▶ [To do]: Below are the records; copy exactly the stretch from the line containing "focal_35mm: 45" through the line containing "f_number: 8", both ends included, and nothing else.

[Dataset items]
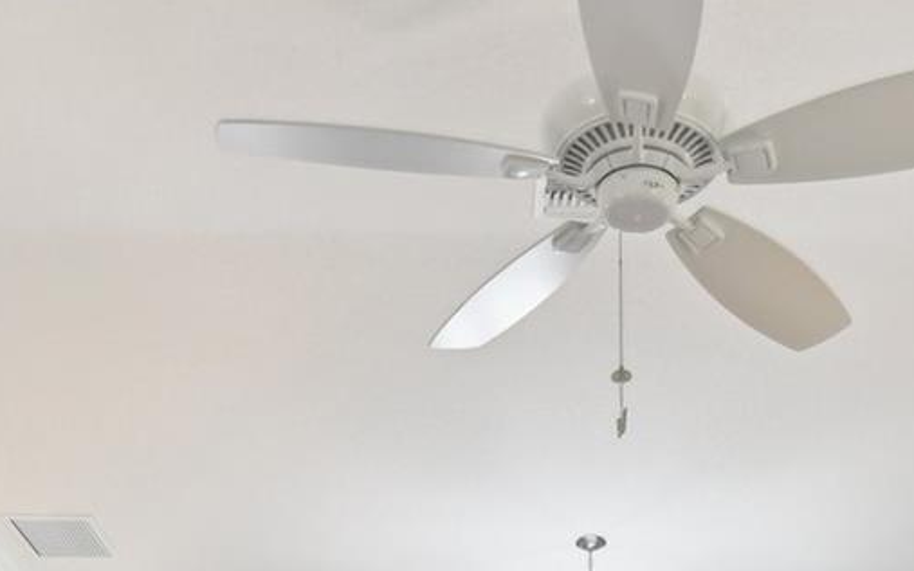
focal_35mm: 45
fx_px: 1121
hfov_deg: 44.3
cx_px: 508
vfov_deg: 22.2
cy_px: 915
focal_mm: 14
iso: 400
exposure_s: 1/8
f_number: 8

---

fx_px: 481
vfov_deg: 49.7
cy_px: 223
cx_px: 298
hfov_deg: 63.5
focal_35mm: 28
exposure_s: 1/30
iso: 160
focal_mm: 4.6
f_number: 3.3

▶ [Final answer]:
focal_35mm: 45
fx_px: 1121
hfov_deg: 44.3
cx_px: 508
vfov_deg: 22.2
cy_px: 915
focal_mm: 14
iso: 400
exposure_s: 1/8
f_number: 8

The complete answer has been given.